Your goal: Would you repeat every line below exactly, please?
*****
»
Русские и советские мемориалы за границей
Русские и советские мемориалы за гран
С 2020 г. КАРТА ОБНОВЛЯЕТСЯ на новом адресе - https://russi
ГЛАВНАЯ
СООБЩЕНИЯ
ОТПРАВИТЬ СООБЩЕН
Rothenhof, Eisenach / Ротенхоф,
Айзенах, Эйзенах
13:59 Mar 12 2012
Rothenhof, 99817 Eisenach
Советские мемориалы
*****
Expected output:
»
Русские и советские мемориалы за границей
Русские и советские мемориалы за гран
С 2020 г. КАРТА ОБНОВЛЯЕТСЯ на новом адресе - https://russi
ГЛАВНАЯ
СООБЩЕНИЯ
ОТПРАВИТЬ СООБЩЕН
Rothenhof, Eisenach / Ротенхоф,
Айзенах, Эйзенах
13:59 Mar 12 2012
Rothenhof, 99817 Eisenach
Советские мемориалы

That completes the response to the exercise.